Every line in the records below between the one holding "2 1 2 8 2 1" and the one holding "M748 810 1255", inclusive, is to be set down exactly; all other lines are to be left out.

| Excerpts from a dataset |
——————————

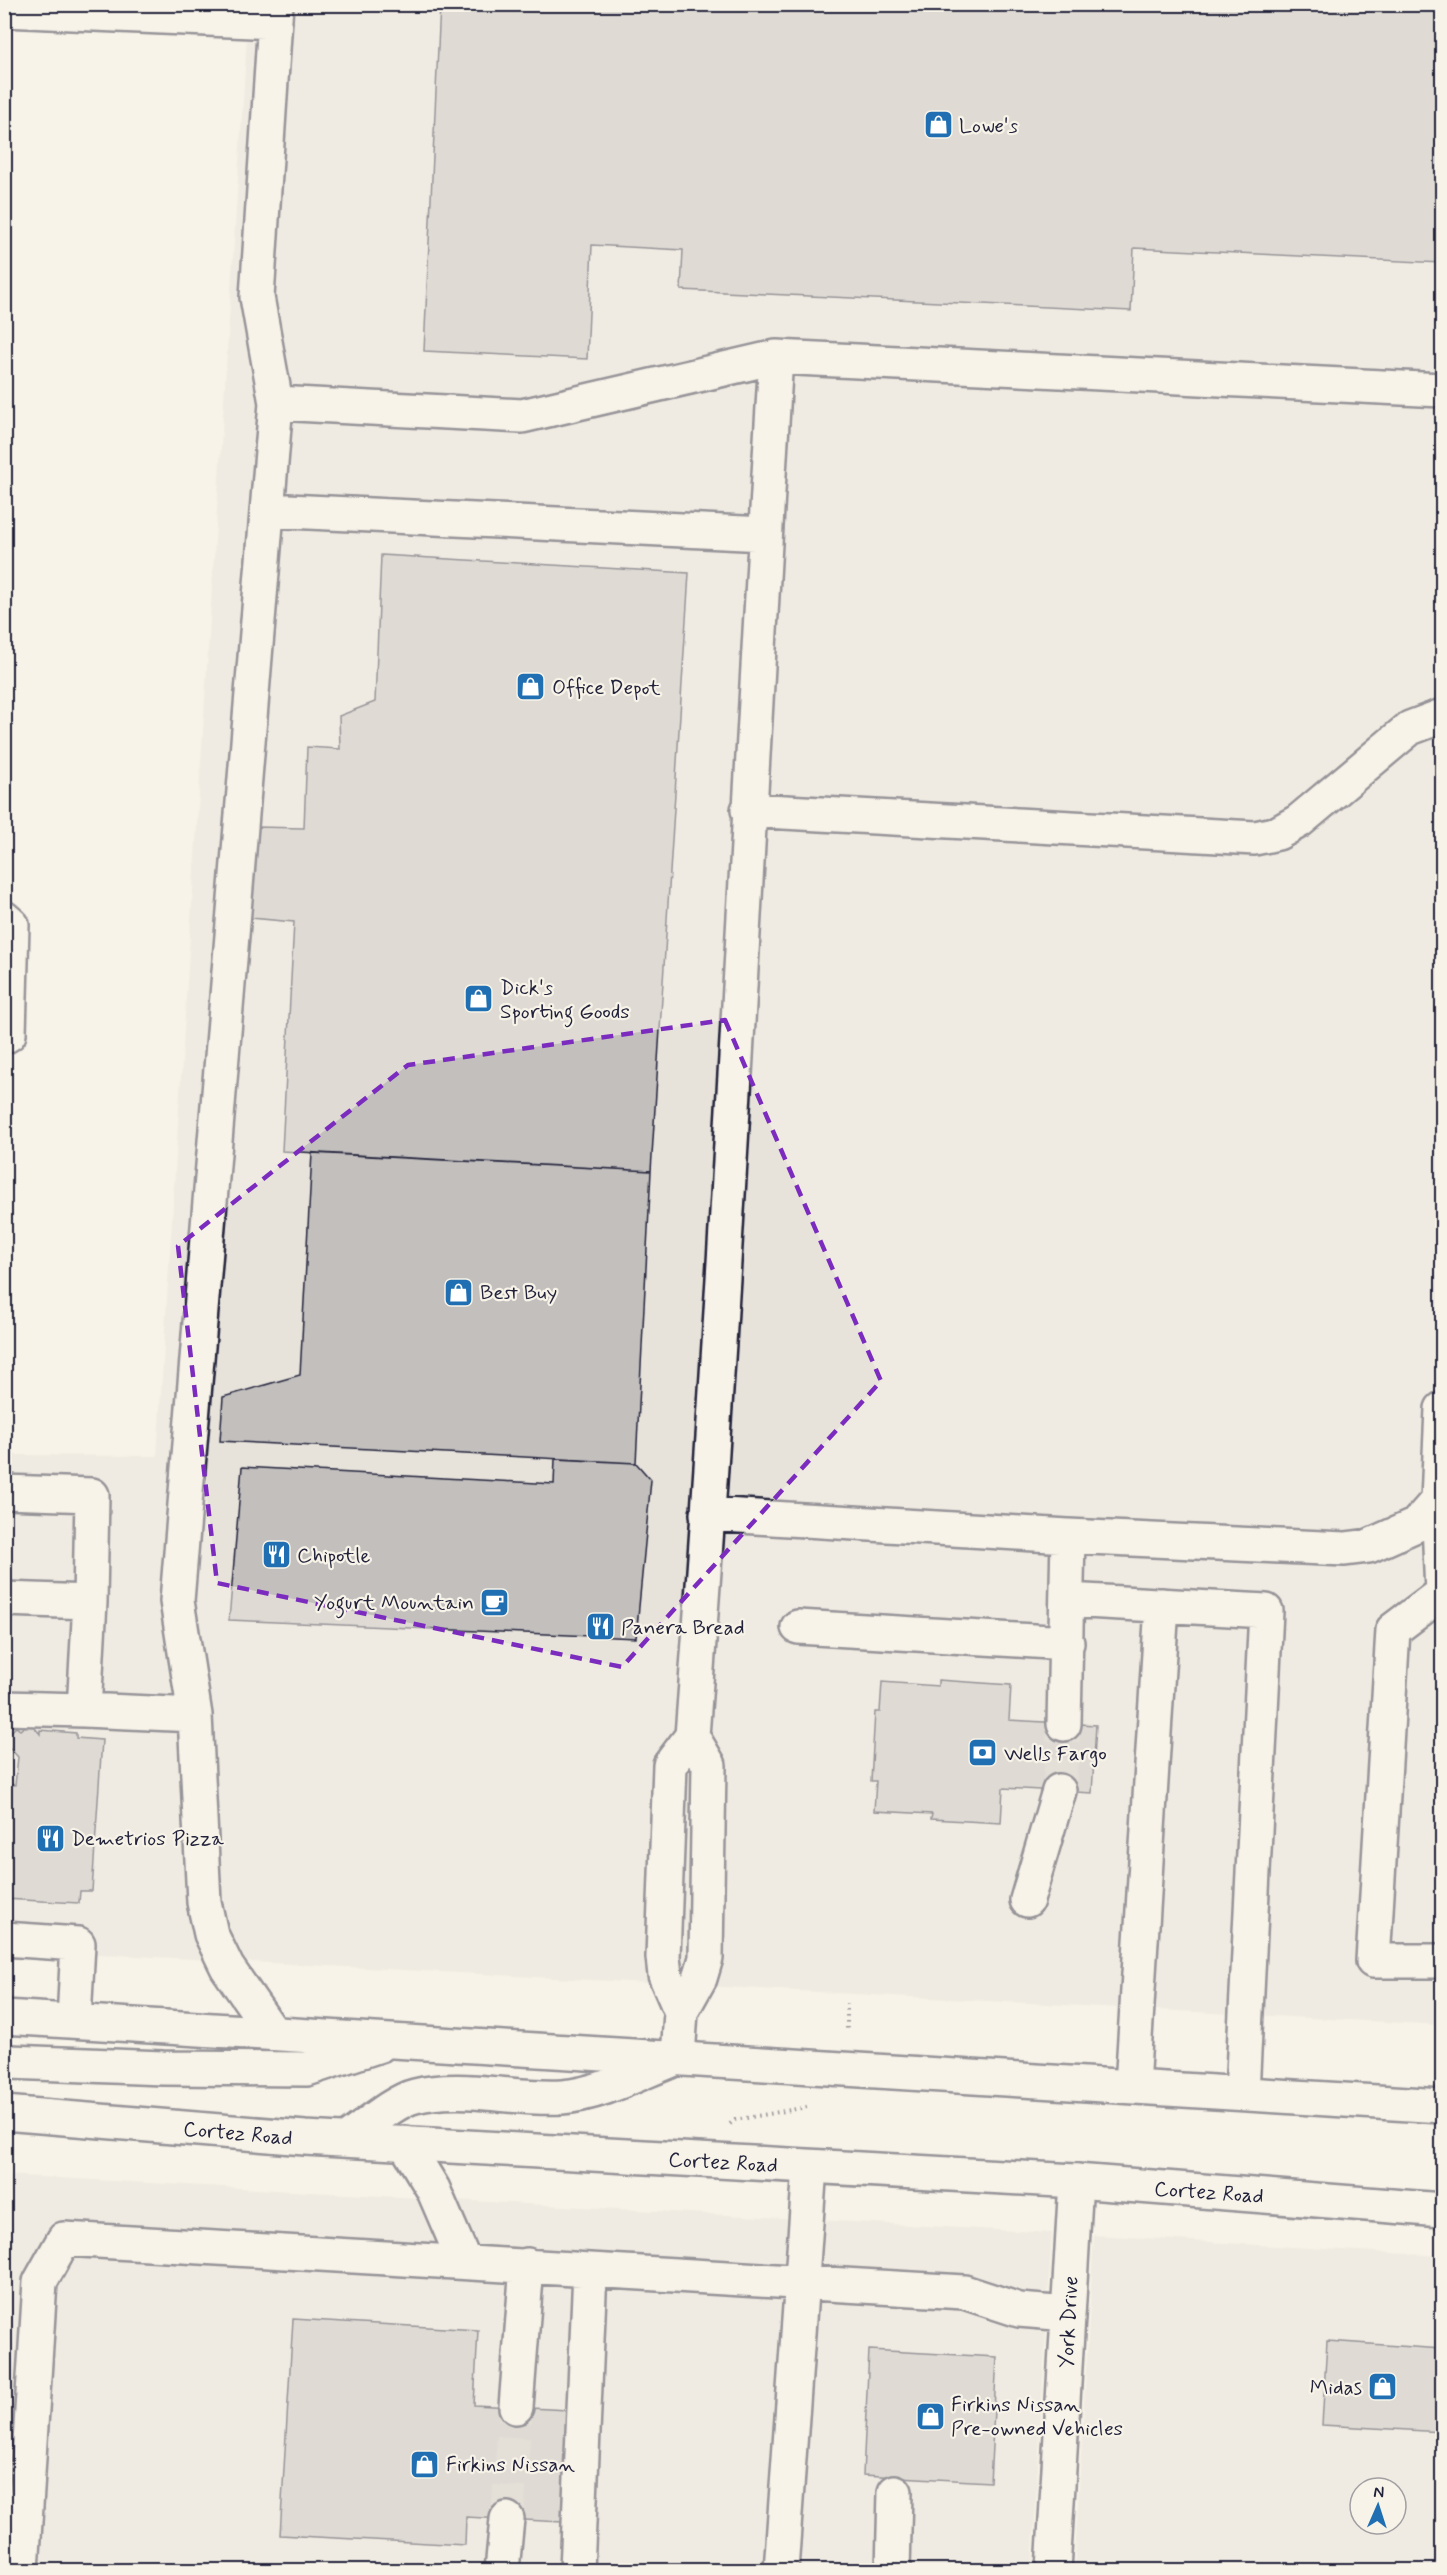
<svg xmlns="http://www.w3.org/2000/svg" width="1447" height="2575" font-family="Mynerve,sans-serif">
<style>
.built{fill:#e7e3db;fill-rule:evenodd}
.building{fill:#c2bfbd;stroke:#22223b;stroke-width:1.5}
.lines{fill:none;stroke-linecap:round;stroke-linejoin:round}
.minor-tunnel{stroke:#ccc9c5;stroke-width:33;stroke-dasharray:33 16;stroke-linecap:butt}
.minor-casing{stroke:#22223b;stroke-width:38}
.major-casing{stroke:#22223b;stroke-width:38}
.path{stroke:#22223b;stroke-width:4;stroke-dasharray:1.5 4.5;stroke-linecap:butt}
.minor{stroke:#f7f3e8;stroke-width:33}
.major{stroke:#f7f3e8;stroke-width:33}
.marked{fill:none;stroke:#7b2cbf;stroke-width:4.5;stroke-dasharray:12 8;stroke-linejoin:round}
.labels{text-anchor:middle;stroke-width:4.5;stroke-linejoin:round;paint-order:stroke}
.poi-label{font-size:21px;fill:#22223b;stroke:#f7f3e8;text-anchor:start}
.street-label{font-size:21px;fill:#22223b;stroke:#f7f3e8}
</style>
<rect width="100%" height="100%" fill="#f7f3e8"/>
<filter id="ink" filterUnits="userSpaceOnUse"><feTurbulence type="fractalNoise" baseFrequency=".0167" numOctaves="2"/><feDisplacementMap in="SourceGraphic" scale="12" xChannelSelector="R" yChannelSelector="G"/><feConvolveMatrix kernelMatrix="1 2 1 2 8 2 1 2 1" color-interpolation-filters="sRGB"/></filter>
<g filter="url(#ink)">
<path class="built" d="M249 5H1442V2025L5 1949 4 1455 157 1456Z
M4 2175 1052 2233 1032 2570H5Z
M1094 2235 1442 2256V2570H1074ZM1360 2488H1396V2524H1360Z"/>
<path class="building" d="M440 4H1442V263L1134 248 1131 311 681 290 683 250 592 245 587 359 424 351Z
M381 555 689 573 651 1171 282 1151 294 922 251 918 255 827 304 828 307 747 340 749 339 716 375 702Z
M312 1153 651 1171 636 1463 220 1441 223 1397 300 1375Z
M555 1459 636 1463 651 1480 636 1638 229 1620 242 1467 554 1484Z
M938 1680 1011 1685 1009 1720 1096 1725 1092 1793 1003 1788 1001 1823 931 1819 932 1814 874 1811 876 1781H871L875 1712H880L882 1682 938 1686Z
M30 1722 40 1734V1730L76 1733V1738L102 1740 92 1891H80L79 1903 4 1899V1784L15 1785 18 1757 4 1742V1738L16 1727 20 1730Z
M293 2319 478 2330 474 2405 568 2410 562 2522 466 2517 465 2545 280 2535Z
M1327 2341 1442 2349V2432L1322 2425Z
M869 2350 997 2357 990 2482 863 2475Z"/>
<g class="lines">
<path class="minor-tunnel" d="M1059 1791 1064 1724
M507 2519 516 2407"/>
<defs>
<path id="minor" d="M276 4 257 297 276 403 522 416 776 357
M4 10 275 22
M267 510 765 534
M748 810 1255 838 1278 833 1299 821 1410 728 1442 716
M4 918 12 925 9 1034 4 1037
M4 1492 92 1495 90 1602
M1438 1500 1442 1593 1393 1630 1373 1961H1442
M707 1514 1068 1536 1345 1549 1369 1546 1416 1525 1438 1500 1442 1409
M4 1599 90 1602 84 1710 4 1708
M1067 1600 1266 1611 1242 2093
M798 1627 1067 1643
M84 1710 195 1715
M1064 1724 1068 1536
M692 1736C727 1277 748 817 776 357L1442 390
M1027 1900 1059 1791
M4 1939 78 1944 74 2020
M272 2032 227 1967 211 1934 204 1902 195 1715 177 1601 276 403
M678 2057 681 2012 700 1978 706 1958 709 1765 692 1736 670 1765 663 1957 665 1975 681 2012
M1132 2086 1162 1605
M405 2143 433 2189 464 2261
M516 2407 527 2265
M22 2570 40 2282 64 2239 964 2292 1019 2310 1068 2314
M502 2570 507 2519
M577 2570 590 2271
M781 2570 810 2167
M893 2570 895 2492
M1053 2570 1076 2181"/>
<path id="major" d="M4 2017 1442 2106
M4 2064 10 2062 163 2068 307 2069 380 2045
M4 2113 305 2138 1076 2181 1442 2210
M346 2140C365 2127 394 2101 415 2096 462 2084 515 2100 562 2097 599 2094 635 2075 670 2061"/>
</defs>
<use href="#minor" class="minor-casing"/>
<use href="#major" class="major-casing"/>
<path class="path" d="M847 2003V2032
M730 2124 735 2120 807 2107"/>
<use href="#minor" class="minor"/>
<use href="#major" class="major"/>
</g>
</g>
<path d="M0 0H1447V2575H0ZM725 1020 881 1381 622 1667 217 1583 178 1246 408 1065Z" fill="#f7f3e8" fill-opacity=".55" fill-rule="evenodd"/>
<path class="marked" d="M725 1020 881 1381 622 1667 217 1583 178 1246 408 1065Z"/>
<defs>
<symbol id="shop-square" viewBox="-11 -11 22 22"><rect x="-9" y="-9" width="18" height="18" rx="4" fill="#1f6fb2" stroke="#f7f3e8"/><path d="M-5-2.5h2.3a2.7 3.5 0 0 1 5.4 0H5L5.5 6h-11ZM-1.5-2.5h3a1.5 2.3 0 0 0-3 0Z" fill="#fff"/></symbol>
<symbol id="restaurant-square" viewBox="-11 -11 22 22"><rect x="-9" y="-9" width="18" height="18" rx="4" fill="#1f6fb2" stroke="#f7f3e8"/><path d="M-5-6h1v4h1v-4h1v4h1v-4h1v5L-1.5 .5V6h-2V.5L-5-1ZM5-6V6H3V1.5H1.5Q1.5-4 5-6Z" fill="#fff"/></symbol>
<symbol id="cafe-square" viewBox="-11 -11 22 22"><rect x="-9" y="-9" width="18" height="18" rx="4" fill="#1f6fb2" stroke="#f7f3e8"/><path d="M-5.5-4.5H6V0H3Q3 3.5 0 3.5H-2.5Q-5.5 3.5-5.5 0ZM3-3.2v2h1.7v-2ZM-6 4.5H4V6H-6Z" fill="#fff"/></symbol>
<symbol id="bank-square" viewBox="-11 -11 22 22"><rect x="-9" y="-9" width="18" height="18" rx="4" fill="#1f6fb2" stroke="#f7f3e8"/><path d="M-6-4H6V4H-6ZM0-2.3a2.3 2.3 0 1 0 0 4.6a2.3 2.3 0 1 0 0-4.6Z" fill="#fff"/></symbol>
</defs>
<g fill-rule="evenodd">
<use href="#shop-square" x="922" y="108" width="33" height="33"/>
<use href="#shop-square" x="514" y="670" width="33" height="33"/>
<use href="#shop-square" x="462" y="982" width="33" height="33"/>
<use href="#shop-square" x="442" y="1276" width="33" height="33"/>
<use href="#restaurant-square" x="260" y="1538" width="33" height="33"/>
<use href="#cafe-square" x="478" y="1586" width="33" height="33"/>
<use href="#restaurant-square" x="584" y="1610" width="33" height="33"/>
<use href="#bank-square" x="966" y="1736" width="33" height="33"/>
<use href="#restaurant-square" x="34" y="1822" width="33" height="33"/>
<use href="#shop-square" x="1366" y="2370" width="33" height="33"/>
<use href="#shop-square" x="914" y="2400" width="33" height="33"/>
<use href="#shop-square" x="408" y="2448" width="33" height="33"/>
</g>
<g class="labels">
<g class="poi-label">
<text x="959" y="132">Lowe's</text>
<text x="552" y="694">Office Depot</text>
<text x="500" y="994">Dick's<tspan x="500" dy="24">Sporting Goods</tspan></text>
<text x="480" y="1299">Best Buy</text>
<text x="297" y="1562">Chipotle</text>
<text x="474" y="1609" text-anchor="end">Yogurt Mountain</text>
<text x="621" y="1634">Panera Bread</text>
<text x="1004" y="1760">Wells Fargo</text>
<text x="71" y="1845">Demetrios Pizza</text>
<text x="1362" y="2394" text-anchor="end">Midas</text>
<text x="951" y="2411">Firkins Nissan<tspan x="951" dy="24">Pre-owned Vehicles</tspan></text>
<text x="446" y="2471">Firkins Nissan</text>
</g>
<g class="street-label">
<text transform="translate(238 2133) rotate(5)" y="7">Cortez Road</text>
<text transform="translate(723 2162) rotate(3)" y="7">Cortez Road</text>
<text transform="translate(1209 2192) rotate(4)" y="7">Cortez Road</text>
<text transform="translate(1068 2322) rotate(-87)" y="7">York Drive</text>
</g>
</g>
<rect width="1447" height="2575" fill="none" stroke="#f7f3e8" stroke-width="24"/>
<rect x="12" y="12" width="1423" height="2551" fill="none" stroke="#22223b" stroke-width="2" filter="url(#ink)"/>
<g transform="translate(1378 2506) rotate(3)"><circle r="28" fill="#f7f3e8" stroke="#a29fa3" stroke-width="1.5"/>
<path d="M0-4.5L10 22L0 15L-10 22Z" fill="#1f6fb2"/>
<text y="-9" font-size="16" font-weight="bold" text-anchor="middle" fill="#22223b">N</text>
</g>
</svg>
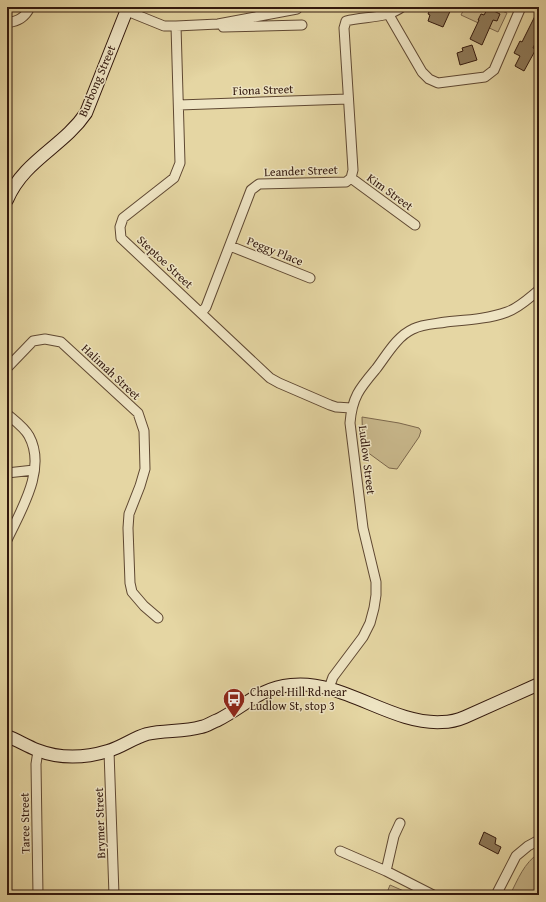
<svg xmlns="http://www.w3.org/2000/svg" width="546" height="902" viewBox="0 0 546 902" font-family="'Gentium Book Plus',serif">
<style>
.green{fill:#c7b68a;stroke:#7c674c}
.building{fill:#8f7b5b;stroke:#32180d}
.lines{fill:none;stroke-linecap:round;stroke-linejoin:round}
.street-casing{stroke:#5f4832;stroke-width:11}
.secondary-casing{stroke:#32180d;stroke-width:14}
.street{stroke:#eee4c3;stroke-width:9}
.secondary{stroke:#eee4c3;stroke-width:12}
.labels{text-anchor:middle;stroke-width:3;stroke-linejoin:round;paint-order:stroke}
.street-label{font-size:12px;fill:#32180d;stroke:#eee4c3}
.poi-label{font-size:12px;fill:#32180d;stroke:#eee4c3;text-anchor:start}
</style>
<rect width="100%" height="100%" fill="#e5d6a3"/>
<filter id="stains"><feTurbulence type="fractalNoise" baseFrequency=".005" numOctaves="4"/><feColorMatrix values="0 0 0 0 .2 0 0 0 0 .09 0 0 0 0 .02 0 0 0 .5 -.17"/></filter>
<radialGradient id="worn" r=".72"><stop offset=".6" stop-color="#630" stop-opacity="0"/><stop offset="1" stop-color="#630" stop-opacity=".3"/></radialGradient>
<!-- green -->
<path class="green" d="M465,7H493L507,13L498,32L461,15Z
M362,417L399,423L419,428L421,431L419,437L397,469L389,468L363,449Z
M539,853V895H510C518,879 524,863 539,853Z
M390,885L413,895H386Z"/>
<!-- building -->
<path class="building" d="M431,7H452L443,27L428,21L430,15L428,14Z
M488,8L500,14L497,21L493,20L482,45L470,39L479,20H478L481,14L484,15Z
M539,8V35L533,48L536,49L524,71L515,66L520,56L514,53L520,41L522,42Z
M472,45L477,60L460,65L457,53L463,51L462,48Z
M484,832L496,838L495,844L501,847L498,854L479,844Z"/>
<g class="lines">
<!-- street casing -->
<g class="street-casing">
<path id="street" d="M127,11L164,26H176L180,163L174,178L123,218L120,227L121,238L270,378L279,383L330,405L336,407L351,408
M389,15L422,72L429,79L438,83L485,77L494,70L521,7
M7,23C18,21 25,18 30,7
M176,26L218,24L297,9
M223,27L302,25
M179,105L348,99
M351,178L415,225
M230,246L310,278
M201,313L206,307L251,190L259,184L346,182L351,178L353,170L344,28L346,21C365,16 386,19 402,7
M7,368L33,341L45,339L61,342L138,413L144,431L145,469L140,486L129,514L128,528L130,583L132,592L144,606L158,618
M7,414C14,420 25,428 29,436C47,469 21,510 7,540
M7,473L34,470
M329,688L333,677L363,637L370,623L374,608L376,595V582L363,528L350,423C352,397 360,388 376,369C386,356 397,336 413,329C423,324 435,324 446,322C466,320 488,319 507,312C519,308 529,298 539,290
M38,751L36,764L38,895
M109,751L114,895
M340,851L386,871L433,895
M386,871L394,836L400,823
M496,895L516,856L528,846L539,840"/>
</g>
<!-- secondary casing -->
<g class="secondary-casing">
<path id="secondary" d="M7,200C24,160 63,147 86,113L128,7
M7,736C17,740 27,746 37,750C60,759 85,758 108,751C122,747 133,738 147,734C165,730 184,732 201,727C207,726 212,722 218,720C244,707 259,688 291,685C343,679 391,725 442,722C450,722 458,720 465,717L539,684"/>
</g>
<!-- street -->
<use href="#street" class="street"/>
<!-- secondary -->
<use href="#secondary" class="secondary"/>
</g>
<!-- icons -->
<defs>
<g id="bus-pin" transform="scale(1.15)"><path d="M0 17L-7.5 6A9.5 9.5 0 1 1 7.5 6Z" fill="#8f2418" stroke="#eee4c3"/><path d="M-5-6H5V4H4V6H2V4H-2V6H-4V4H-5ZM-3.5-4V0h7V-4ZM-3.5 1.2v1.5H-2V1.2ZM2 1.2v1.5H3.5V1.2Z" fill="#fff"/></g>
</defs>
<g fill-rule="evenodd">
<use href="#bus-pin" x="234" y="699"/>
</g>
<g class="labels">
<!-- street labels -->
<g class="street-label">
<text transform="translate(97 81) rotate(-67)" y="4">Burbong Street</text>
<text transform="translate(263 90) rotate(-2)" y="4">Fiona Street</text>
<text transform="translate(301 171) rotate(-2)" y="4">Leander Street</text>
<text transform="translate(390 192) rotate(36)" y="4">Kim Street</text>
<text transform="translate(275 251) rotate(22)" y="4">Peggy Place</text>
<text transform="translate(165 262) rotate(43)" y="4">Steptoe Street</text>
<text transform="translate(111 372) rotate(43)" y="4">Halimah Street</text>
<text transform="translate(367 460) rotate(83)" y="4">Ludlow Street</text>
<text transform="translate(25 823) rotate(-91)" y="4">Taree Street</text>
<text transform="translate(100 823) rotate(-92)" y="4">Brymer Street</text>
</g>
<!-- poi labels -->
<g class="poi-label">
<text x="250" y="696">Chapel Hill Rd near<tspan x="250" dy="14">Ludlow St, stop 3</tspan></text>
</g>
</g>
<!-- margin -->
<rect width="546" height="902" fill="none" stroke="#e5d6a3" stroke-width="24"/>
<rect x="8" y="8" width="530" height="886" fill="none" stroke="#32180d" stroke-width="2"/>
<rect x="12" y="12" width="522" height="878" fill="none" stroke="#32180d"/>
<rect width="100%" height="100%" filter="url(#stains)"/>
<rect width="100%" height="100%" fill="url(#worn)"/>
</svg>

——————————

| Answer box |
<filter id="ink" filterUnits="userSpaceOnUse"><feTurbulence type="fractalNoise" baseFrequency=".0167" numOctaves="2"/><feDisplacementMap in="SourceGraphic" scale="12" xChannelSelector="R" yChannelSelector="G"/><feConvolveMatrix kernelMatrix="1 2 1 2 8 2 1 2 1" color-interpolation-filters="sRGB"/></filter>
<g filter="url(#ink)">
<path class="built" d="M249 5H1442V2025L5 1949 4 1455 157 1456Z
M4 2175 1052 2233 1032 2570H5Z
M1094 2235 1442 2256V2570H1074ZM1360 2488H1396V2524H1360Z"/>
<path class="building" d="M440 4H1442V263L1134 248 1131 311 681 290 683 250 592 245 587 359 424 351Z
M381 555 689 573 651 1171 282 1151 294 922 251 918 255 827 304 828 307 747 340 749 339 716 375 702Z
M312 1153 651 1171 636 1463 220 1441 223 1397 300 1375Z
M555 1459 636 1463 651 1480 636 1638 229 1620 242 1467 554 1484Z
M938 1680 1011 1685 1009 1720 1096 1725 1092 1793 1003 1788 1001 1823 931 1819 932 1814 874 1811 876 1781H871L875 1712H880L882 1682 938 1686Z
M30 1722 40 1734V1730L76 1733V1738L102 1740 92 1891H80L79 1903 4 1899V1784L15 1785 18 1757 4 1742V1738L16 1727 20 1730Z
M293 2319 478 2330 474 2405 568 2410 562 2522 466 2517 465 2545 280 2535Z
M1327 2341 1442 2349V2432L1322 2425Z
M869 2350 997 2357 990 2482 863 2475Z"/>
<g class="lines">
<path class="minor-tunnel" d="M1059 1791 1064 1724
M507 2519 516 2407"/>
<defs>
<path id="minor" d="M276 4 257 297 276 403 522 416 776 357
M4 10 275 22
M267 510 765 534
M748 810 1255 838 1278 833 1299 821 1410 728 1442 716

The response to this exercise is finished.